In the American Southwest, free love is vital to toad survival

The desert conditions of the Southwestern United States can make life tough for water-dwelling creatures. But some of the ecosystem's animals have learned to adapt — and get creative with their love lives.

Plains spadefoot toads, Spea bombifrons, are so concerned with finding the most suitable mate they're willing to set their sights outside the species.

In fact, they are most likely to get experimental with their love lives when living in a shallow pond, finds a new study, published Thursday in the journal Science. The finding suggests that interbreeding confers a survival advantage on the toads, helping them to safeguard the next generation.

The research also calls into question one of the biggest consensuses biologists have about interbreeding: namely, the idea that it’s always a disadvantage.

For spadefoot toads' sexual selection, it’s all about mate quality. That means creating offspring that will be well-suited to their environment. To manage that, Plains spadefoot toads appear to prefer mating with Mexican spadefoot toads, S. multiplicata, when they’re living in shallow ponds, but not when they live in deep ones.

The hybrid tadpoles those cross-breeders produce develop faster than non-hybrids, giving them a head start on reaching adulthood before the limited water in the pond dries up.

What’s more, female spadefoot toads aren’t randomly choosing their partners. These ladies are picky.

They’re more likely to go for a male toad with an especially attractive mating call, found study authors Catherine Chen and Karin Pfenning from the University of North Carolina.

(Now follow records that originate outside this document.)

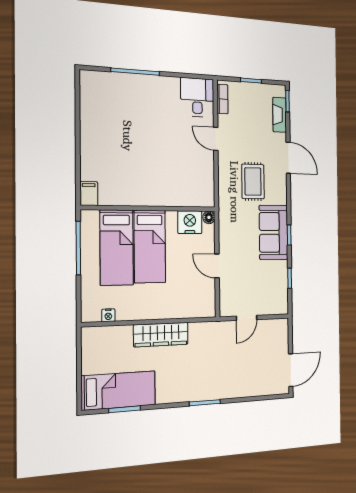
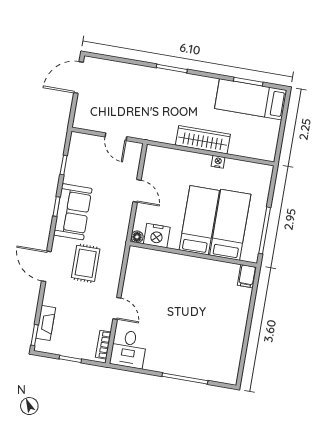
door: (288, 158) -> (46, 266), moved
nightstand: (108, 315) -> (218, 162), moved
door: (247, 318) -> (116, 137), swing flipped

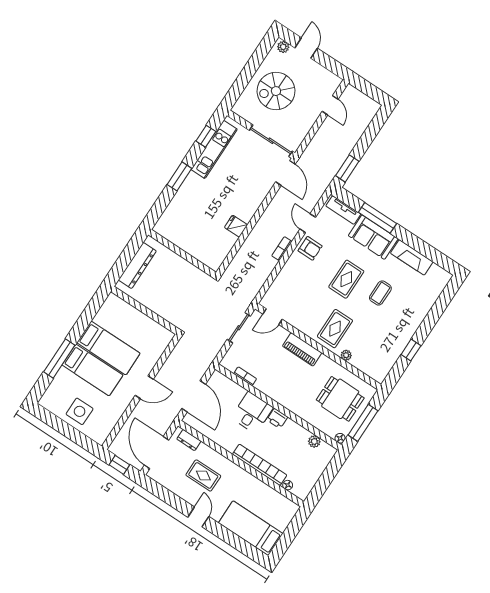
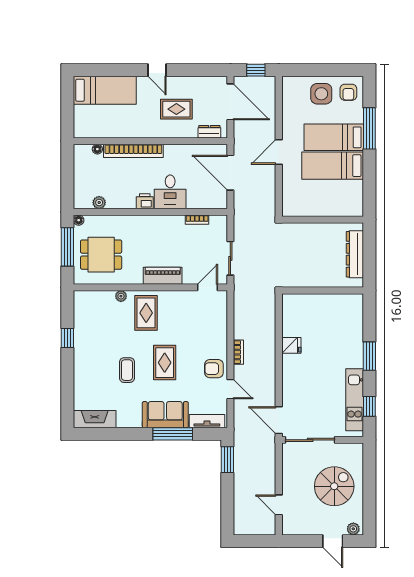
fireplace: (412, 257) -> (95, 419), moved
armchair: (57, 398) -> (348, 92), added

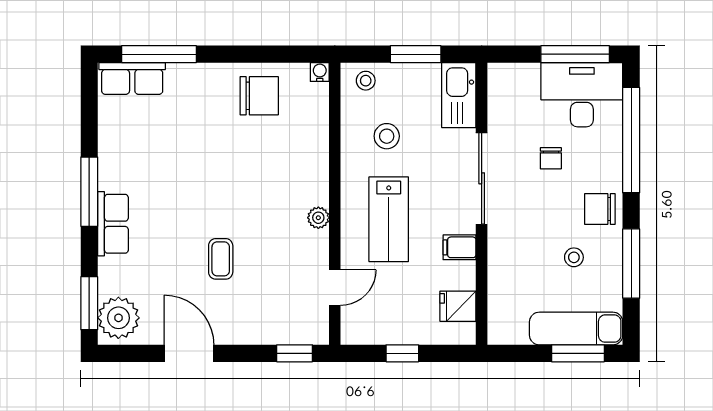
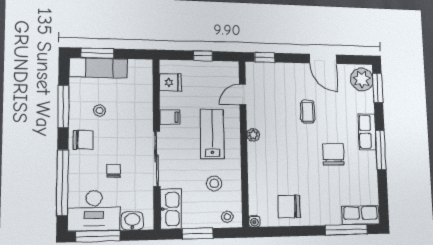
washbasin: (521, 77) -> (132, 221), added
chair: (177, 184) -> (333, 154), added

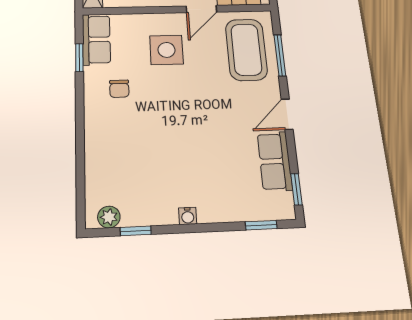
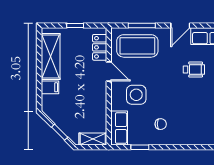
row of seats: (96, 39) -> (119, 128), moved, turned 90
door: (287, 114) -> (180, 26), hinge flipped
wheelchair: (215, 139) -> (194, 70), added

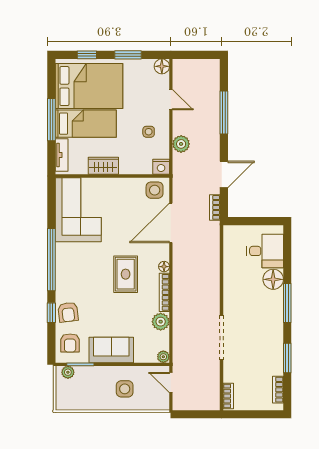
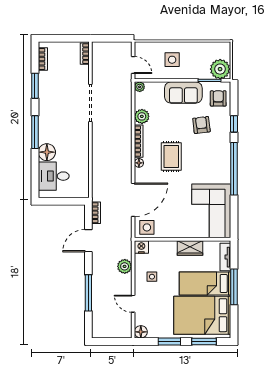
window: (87, 55) -> (204, 342), width x1.50
armchair: (68, 312) -> (201, 125), moved
plant: (68, 372) -> (220, 69), width x1.88, depth x1.88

New theories about breeding across species

Interbreeding between species creates hybrids, and biologists tend to consider that a disadvantage. Hybrids have been thought to have some sort of downside, like a genetic issue. (Think of the mule, the outcome of a donkey-horse combo, which can’t reproduce.)

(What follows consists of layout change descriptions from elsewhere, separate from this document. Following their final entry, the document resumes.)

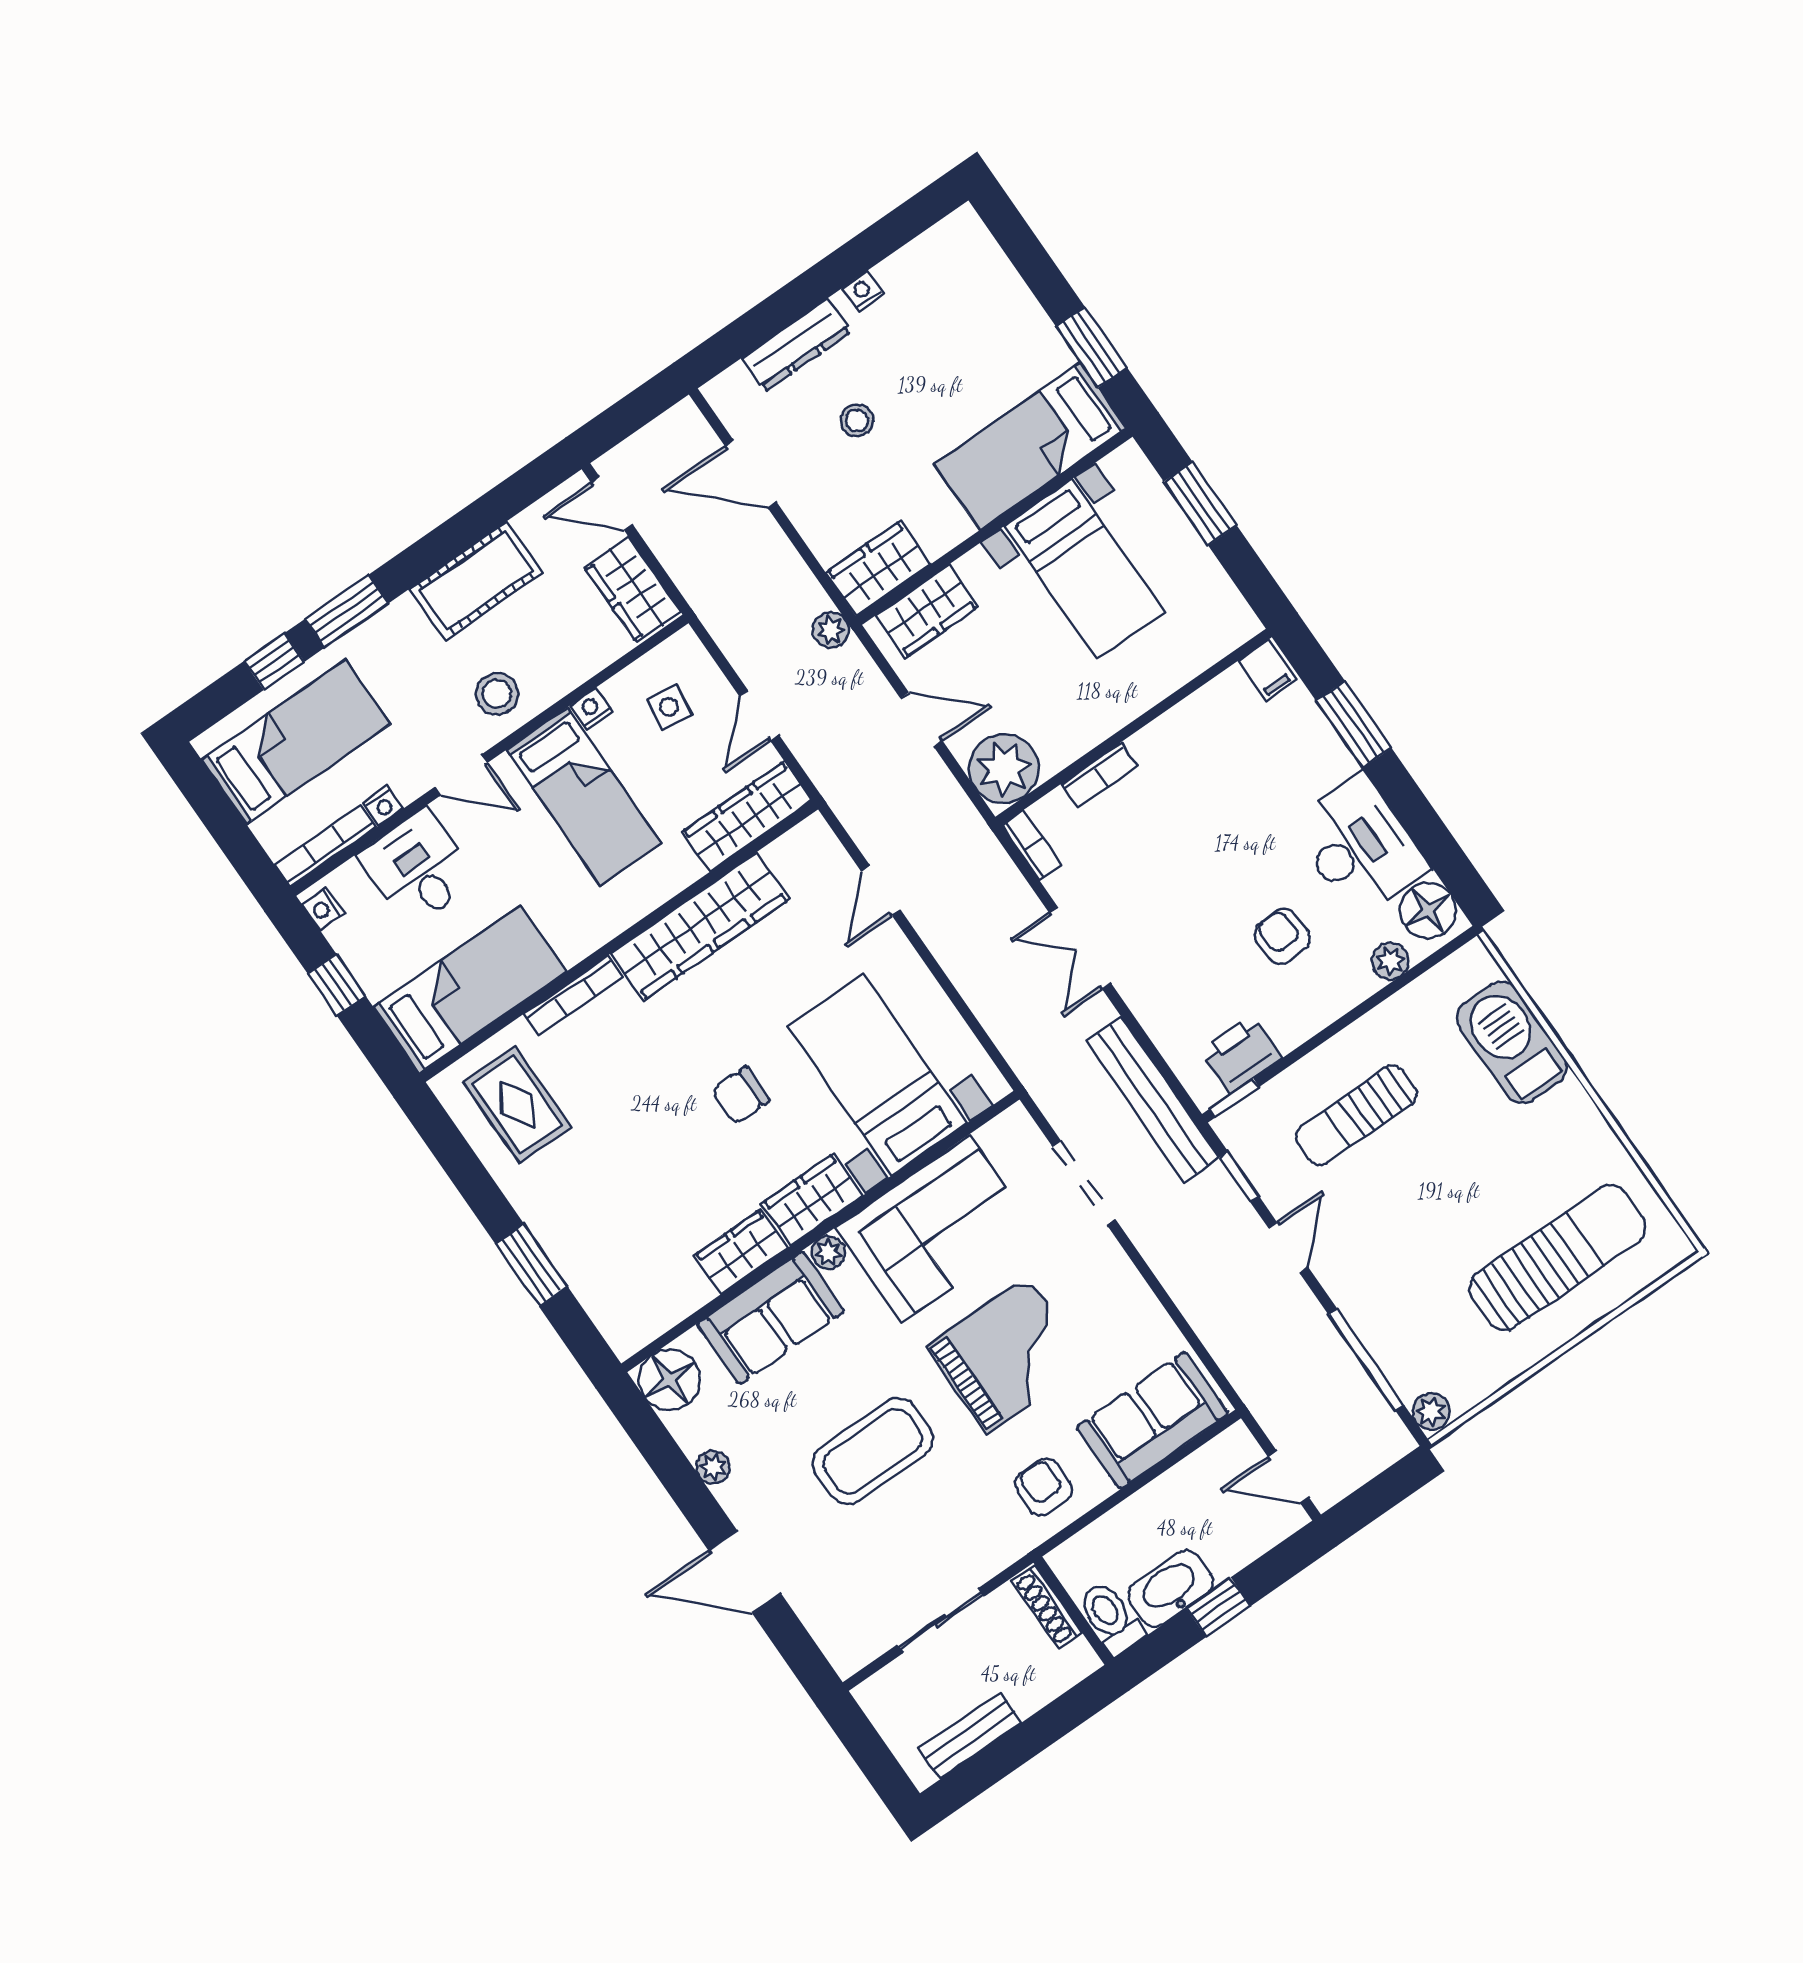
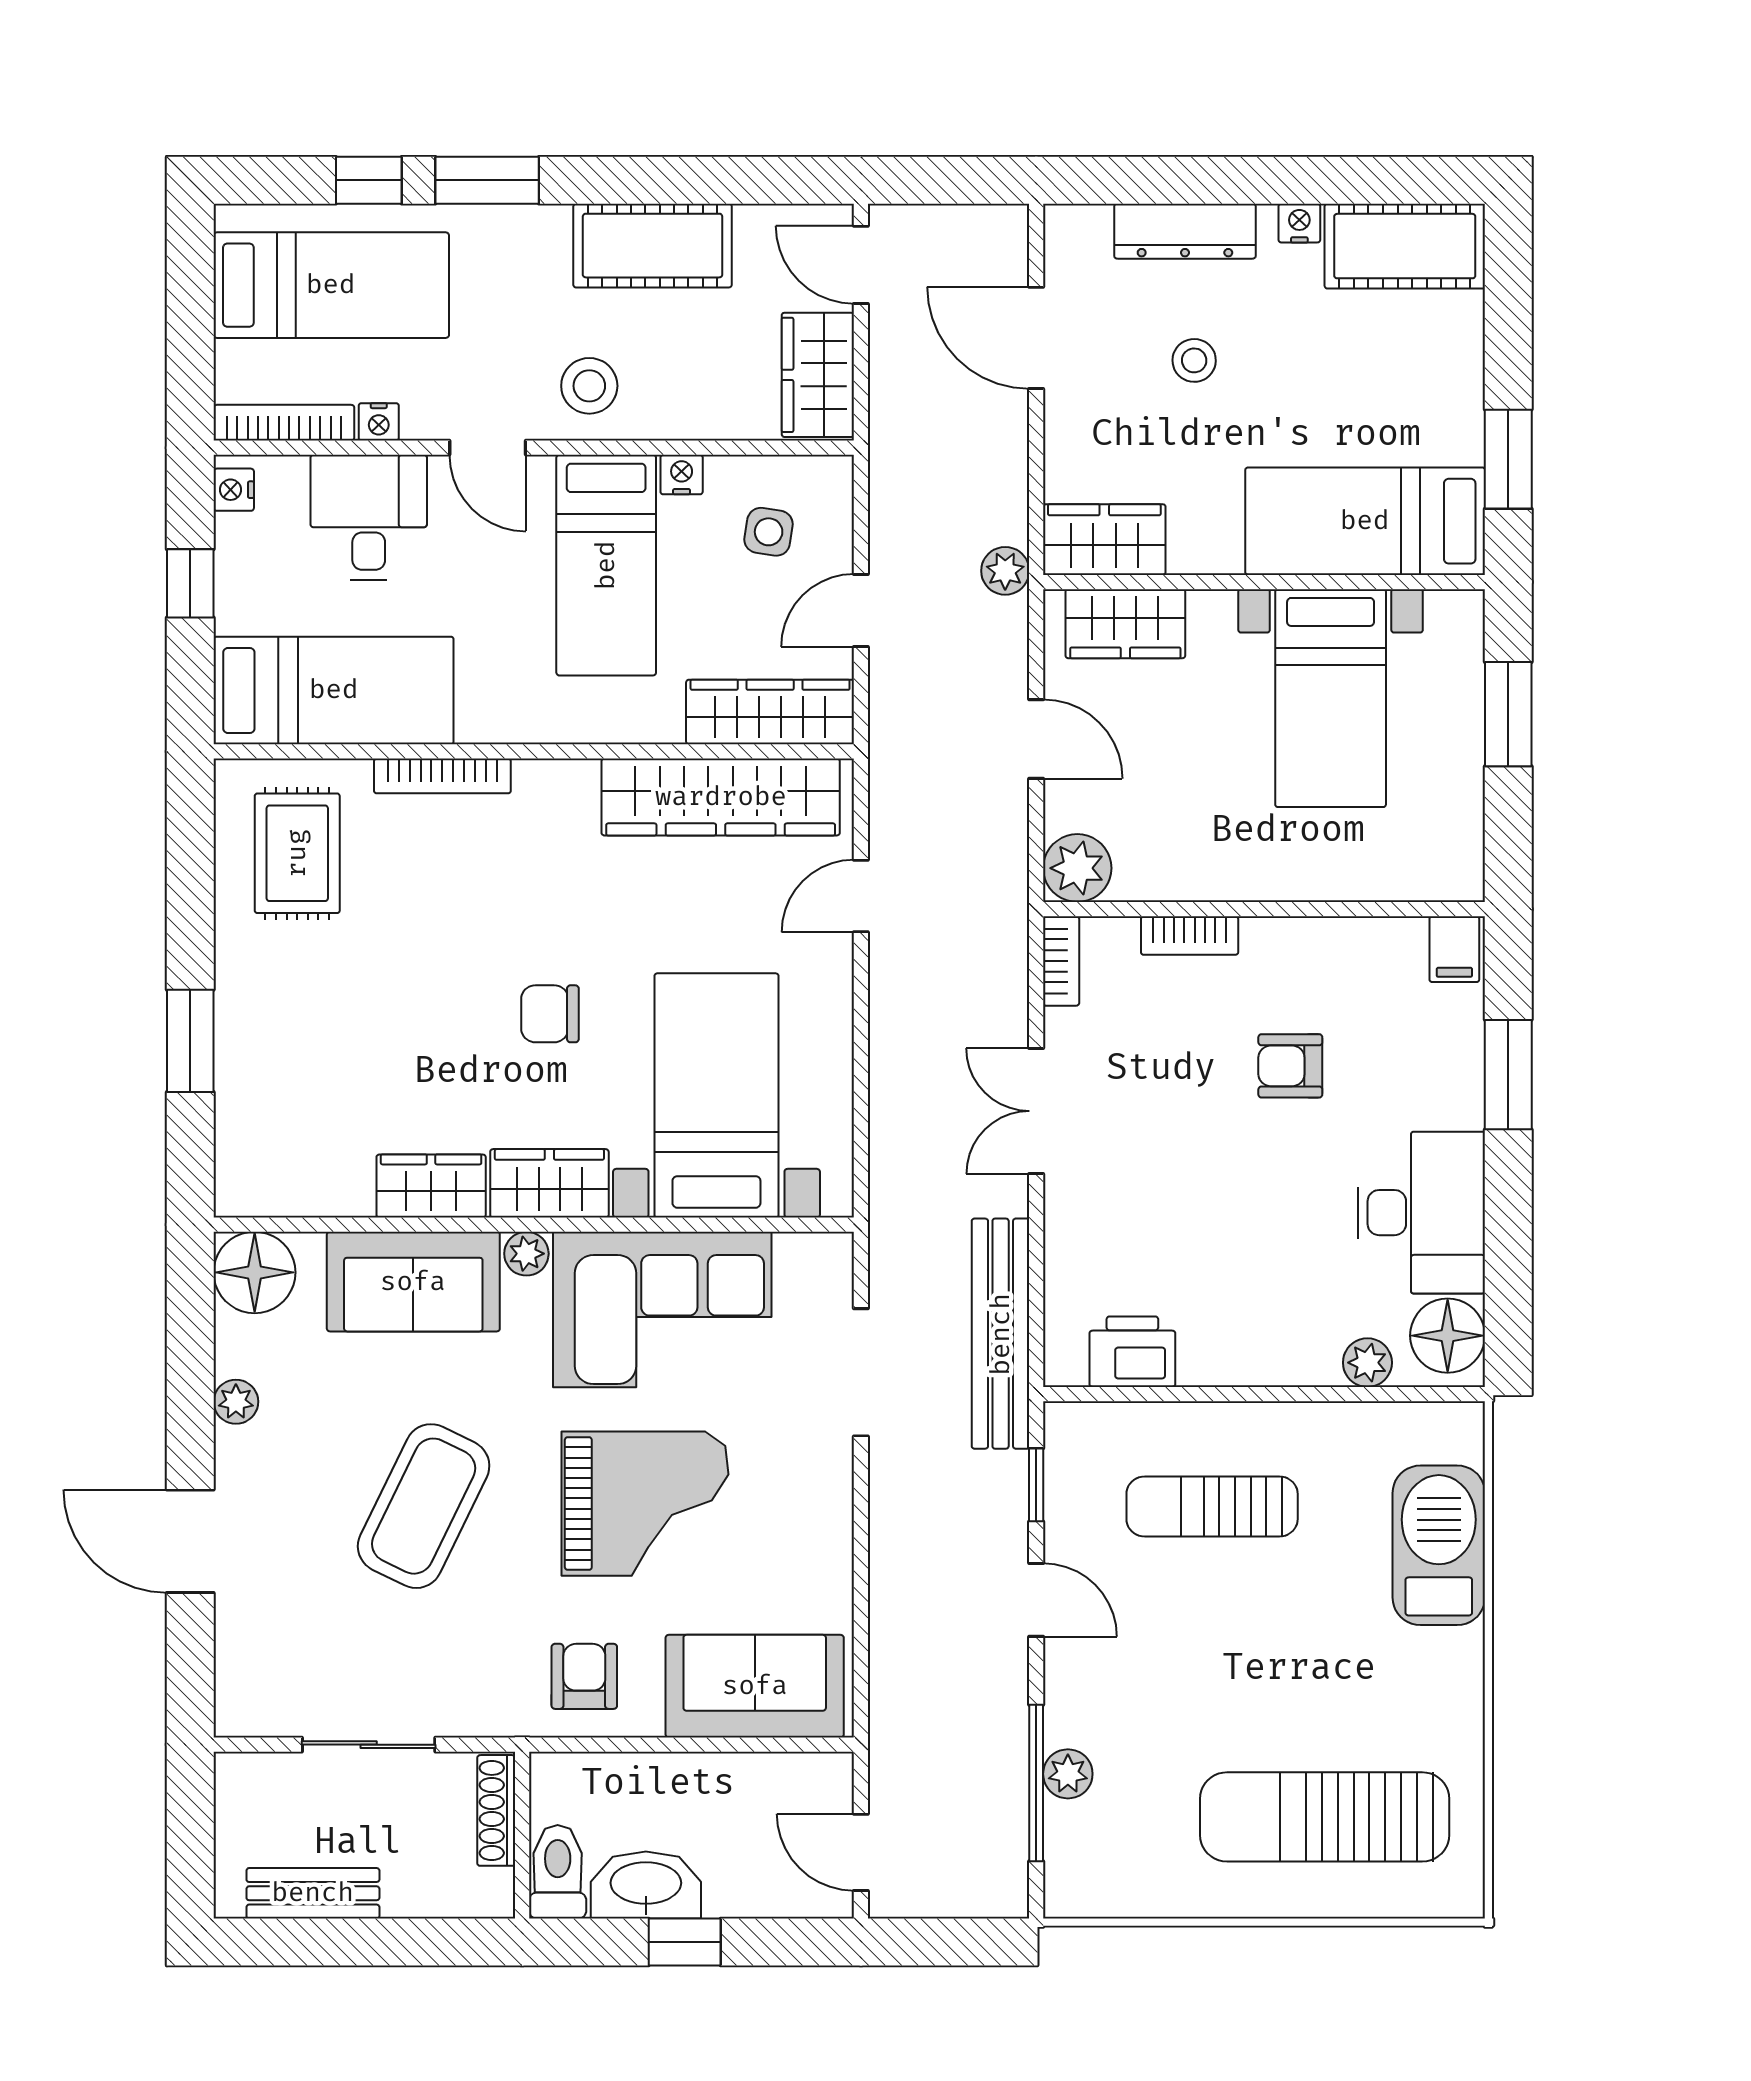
cot: (937, 261) -> (1405, 246), added
plant: (1004, 768) -> (1077, 868), width x0.73, depth x0.73
wardrobe: (700, 926) -> (721, 797), moved
armchair: (1282, 936) -> (1290, 1066), moved, turned -87
window: (1234, 1098) -> (1091, 1394), removed
door: (1288, 1248) -> (1036, 1600), hinge flipped
sun lounger: (1558, 1258) -> (1325, 1817), turned 180
plant: (1431, 1412) -> (1068, 1774), moved
coffee table: (873, 1451) -> (424, 1506), turned -64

Traditional thinking has also been that these occurrences are usually random.

But in some cases, stepping outside the species is actually advantageous — and deliberate. Biologists are beginning to adjust their theory to accommodate the fact that hybridization may be preferable when the offspring has a chance of being better adapted to the environment.

The new study on the spadefoot toad provides an example, adding to other recent evidence: Butterfly species in the Heliconius genus are avid cross-breeders, according to a study published in October 2019.

The latest findings “contradict conventional wisdom about the disadvantages of hybridization and provide a connection between species diversification, sexual selection, and, ultimately, the context dependence of behavioral evolution,” writes biologist Marlene Zuk in an article accompanying the new study in Science.

Nate Edelman, a graduate student at Harvard University and author on the October 2019 butterfly study told Inverse at the time that hybridization has one obvious upside if you live in a tough environment — like an amphibian living in a desert region.

“One good thing about genetic diversity is if you have a really variable and diverse population, when environmental conditions change, you have a better chance of responding to them,” Edelman said.

Abstract: Hybridization—interbreeding between species—is generally thought to occur randomly between members of two species. Contrary to expectation, female plains spadefoot toads (Spea bombifrons) can increase their evolutionary fitness by preferentially mating with high-quality males of another species, the Mexican spadefoot toad (Spea multiplicata). Aspects of Mexican spadefoot males’ mating calls predict their hybrid offspring’s fitness, and plains spadefoot females prefer Mexican spadefoot males on the basis of these attributes, but only in populations and ecological conditions where hybridization is adaptive. By selecting fitness-enhancing mates of another species, females increase hybridization’s benefits and exert sexual selection across species. Nonrandom mating between species can thereby increase the potential for adaptive gene flow between species so that adaptive introgression is not simply happenstance.